Powershell's completion is worthless for the most common use case of saving keystrokes. Since it fills in the entire remaining command name and cycles through the possibilities in alphabetical order instead of completing just what's unambiguous and presenting a list of the possibilities from there, it doesn't help with typing out common prefixes and if you find yourself cycling through an unreasonably large number of possibilities you have to backspace get rid of the unwanted completion (often very long, given the naming conventions) before you can refine your search.

They took a code completion technique that works alright for an IDE and put it on the command line, losing some key usability in the process when they could have just implemented the paradigm that has been standard in the Unix world for decades.

Yes, it does a great job of identifying what the completion possibilities are in almost every context. That's good enough for an IDE, but only half the job when you're making an interactive command line shell.

As for other readline features: it's really annoying to only partially implement a well-known set of keyboard shortcuts.


See, and I personally dislike the system you mention. It bugs me to no end to have only a couple options, but the system will only fill in the common prefix. Now I have to look, figure out what's there already, figure out what the next letter is, hit it, then hit tab again. If I want to save key strokes, that what aliases and symlinks are for, not tab completion.

Also, at least in PowerShell 5, if you run the ISE instead of the cmd-based terminal, it shows an IDE-like overlay of completions while you're typing.


> if you run the ISE instead of the cmd-based terminal

PowerShell depends (or is based) in no way on cmd.

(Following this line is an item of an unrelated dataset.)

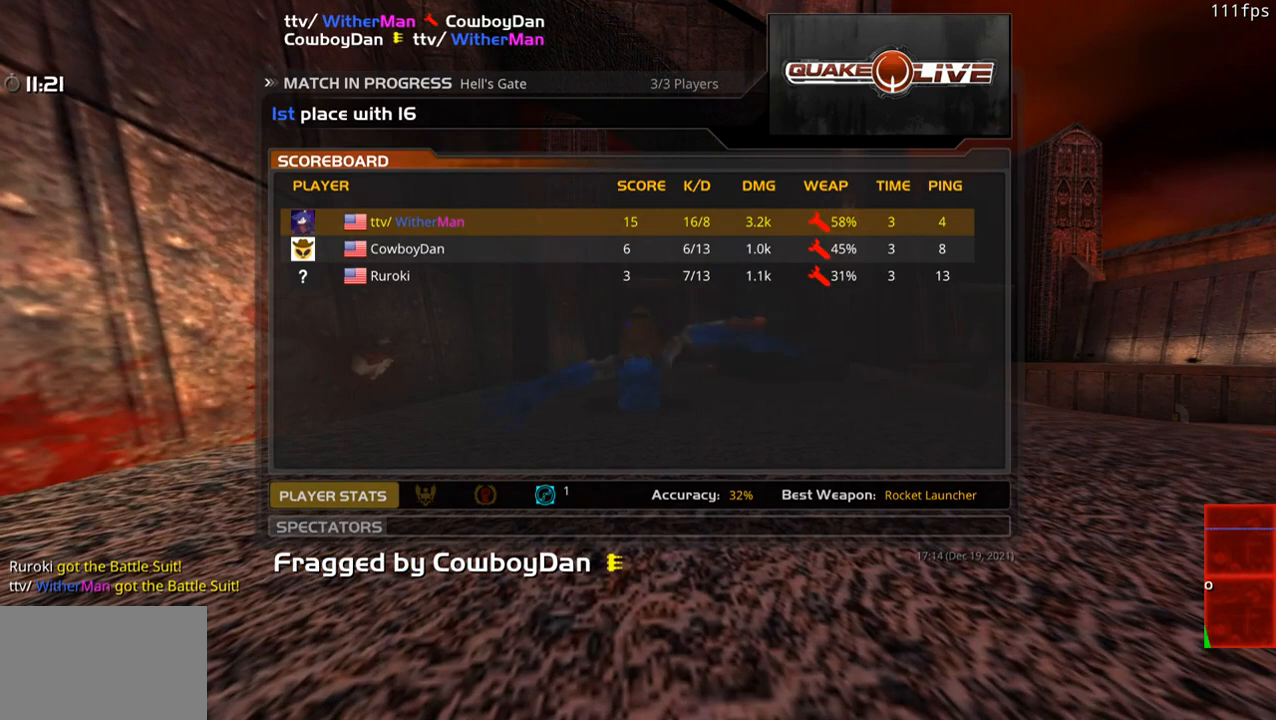
{"keys": ["w"], "mouse": ["left"], "events": [[50, "mouse_left", "up"], [200, "mouse_left", "down"], [333, "mouse_left", "up"], [433, "mouse_left", "down"]]}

I am fairly certain that they use the same console system. For instance, right-clicking on the title bar gives the exact same options as in `cmd.exe`. I was perhaps a little overzealous in calling it cmd-based; that's a slip-up on my part simply because `cmd.exe` was the only program to use that system before. Thanks for keeping me honest.


Both use the Windows console host, effectively what a terminal emulator is on Unix-likes. It provides the window and a bunch of other functionality (character grid with attributes, history, aliases, selection, drag&drop of files into the window, etc.).

It's just that every console application on Windows uses that host. This includes cmd, PowerShell, Far Manager, or even vi. Sorry, I may have seen it conflated with cmd too often. It just nags me. For Linux users it's probably when everyone starts calling a terminal (emulator) "bash".


https://github.com/lzybkr/PSReadLine perhaps. Personally I find it nice, but it requires a bunch of tweaking to feel comfortable, but maybe less so to people who are used to readline.


Tab completion works nicely and you can even rotate through the different values a parameter can take. Also, ctrl+space lists all the options (parameters, values, files, folders) available at your cursor's position.

I would call it something more than acceptable scripting language. It is object oriented and it can easily use C# libraries, which is pretty neat.


a) That's nothing to do with the kernel.